Van Zandt has been at UNH since 1998. She has written and published extensively on the history of colonial America. Her current research on early New Hampshire is an integral part of her latest book project, Cultures of Fear: Protestant Fears of Catholic Conspiracy in the Early Modern Atlantic World. “In Cultures of Fear, I examine the ways in which an extraordinarily broad range of people and events on both sides of the north Atlantic were affected by the widespread Protestant belief in a global Catholic conspiracy,” says Van Zandt. “I should note,” she continues, “that my book is not about the existence of such a conspiracy, for which there is no real evidence, but about the fact that Protestants believed it to be real. My research on New Hampshire as the Hayes Chair will provide an important additional context with which to test the degree to which such fears were primarily restricted to a particular strain of Puritanism or were more broadly connected to English cultural values and to more widespread Protestant fears.”

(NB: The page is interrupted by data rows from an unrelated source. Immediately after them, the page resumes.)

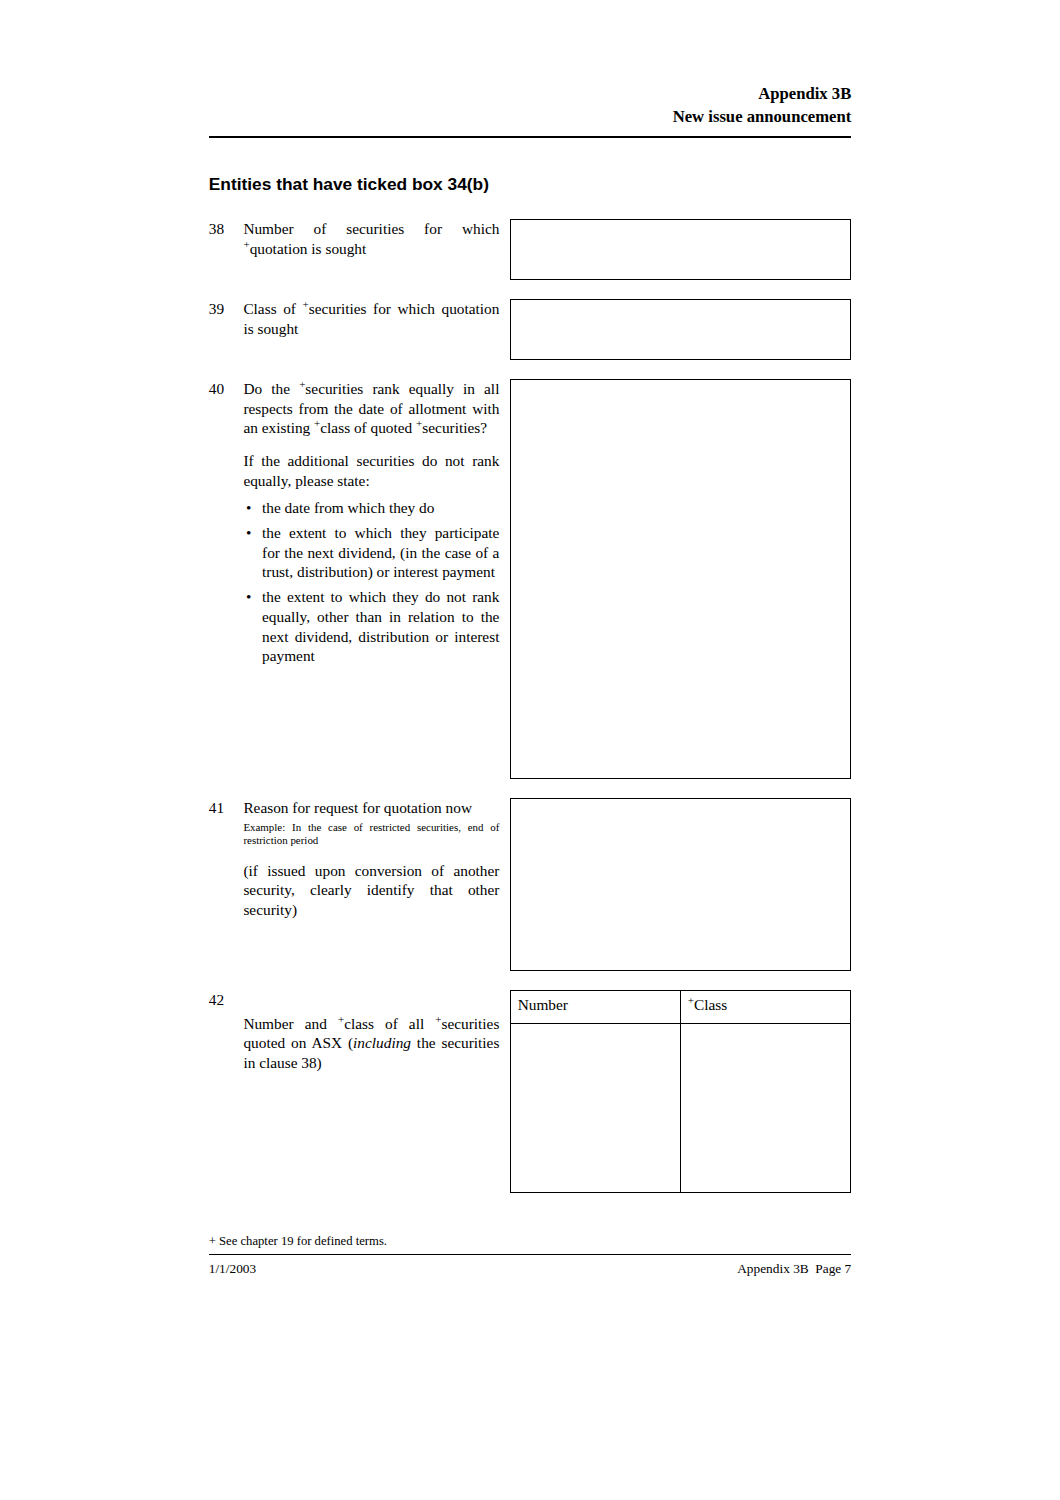Appendix 3B
New issue announcement
Entities that have ticked box 34(b)
38
Number of securities for which +quotation is sought
39
Class of +securities for which quotation is sought
40
Do the +securities rank equally in all respects from the date of allotment with an existing +class of quoted +securities?
If the additional securities do not rank equally, please state:
the date from which they do
the extent to which they participate for the next dividend, (in the case of a trust, distribution) or interest payment
the extent to which they do not rank equally, other than in relation to the next dividend, distribution or interest payment
41
Reason for request for quotation now
Example: In the case of restricted securities, end of restriction period
(if issued upon conversion of another security, clearly identify that other security)
42
Number and +class of all +securities quoted on ASX (including the securities in clause 38)
| Number | + Class |
| --- | --- |
+ See chapter 19 for defined terms.
1/1/2003
Appendix 3B Page 7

Van Zandt plans to utilize her New Hampshire-focused research to expand the direction of her teaching. She is contemplating a course on the colonial history of New Hampshire “as either a discovery or inquiry course, or as a more specialized seminar designed for history majors, such as History 797.” She also envisions a broader undergraduate course on New Hampshire, with significant interdisciplinary elements that would make it suitable for cross listing in American Studies or other interdisciplinary programs.